Het verhaal heeft een ik-perspectief, alles wordt vertelt vanuit het meisje waarom het gaat in het verhaal.

Thema:

Het gaat in het boek eigenlijk vooral om de zin van het leven. Na de dood van haar moeder krijgt de vertelster het erg zwaar om alles te verwerken en ze vindt het lastig om een weg te vinden in haar verdere leven.

 

Schrijver

De schrijver van het boek is Jente Posthuma. Jente Posthuma is een Nederlandse schrijver. Ze studeerde Frans en Literatuurwetenschap aan de Universiteit Utrecht en Université Paris Diderot.
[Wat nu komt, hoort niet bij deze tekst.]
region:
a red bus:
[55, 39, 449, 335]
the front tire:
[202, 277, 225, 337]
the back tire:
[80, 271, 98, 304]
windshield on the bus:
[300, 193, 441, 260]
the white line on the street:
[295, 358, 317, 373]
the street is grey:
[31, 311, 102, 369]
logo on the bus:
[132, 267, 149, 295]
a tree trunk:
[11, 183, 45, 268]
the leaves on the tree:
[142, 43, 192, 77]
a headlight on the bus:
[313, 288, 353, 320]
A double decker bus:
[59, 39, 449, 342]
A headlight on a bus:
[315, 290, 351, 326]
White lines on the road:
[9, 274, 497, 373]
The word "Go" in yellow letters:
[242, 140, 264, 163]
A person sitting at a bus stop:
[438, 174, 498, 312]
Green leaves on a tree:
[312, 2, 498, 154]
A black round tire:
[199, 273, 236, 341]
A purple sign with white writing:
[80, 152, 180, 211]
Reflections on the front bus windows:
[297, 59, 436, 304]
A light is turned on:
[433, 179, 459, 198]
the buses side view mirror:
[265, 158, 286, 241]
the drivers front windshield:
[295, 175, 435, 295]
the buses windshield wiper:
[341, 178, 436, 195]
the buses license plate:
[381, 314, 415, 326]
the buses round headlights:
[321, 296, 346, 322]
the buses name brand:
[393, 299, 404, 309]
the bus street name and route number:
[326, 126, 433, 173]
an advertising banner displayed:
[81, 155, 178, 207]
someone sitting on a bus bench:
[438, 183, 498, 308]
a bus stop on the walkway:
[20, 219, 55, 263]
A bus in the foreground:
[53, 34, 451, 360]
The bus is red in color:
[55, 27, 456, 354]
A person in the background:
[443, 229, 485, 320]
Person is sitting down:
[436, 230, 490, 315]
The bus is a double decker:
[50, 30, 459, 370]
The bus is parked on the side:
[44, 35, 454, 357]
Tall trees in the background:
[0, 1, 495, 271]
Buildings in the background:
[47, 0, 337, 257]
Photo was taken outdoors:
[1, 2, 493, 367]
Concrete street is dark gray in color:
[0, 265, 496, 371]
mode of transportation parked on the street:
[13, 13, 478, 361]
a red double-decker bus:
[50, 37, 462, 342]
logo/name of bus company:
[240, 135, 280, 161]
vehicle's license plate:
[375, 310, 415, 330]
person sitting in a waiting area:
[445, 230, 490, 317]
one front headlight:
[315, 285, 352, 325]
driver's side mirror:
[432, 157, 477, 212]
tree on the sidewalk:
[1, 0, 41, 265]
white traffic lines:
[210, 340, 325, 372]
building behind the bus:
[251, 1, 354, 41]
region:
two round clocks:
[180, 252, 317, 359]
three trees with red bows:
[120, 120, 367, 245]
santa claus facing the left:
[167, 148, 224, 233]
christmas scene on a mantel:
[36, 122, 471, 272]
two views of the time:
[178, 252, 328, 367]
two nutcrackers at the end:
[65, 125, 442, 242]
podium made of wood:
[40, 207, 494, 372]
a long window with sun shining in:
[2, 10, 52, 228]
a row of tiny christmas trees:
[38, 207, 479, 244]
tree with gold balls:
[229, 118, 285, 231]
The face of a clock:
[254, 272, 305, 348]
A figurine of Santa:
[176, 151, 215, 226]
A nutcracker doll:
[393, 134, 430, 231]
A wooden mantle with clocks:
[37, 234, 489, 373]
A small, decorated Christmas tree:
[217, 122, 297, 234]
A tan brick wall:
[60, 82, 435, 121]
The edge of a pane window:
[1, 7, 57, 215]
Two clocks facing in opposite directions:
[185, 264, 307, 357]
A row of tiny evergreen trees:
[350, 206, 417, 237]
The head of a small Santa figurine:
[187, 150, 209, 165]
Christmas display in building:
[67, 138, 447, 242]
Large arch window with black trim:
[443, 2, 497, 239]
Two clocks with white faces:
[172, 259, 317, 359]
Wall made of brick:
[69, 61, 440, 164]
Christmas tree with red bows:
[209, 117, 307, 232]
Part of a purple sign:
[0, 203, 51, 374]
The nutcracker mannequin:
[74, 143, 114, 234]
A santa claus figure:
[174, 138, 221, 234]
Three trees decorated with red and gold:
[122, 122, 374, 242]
Daarna werkte ze als journalist, ze deed lange interviews.

 

Mijn eigen mening

Ik vond het wel een mooi boek maar ik kwam er heel moeilijk doorheen. Er zaten veel tijdsverschillen in en dat was heel verwarrend. Op het begin van het boek was de moeder overleden maar even later in het boek was er ineens een terugblik. Ik vond dit heel lastig om te zien en daardoor deed ik er heel lang over om het boek uit te lezen. Dit vond ik wel jammer. Als je goed door verschillende tijden heen kan lezen raad ik dit boek zeker aan, maar voor mij was het lastig om te lezen. Ik geef dit boek een 6.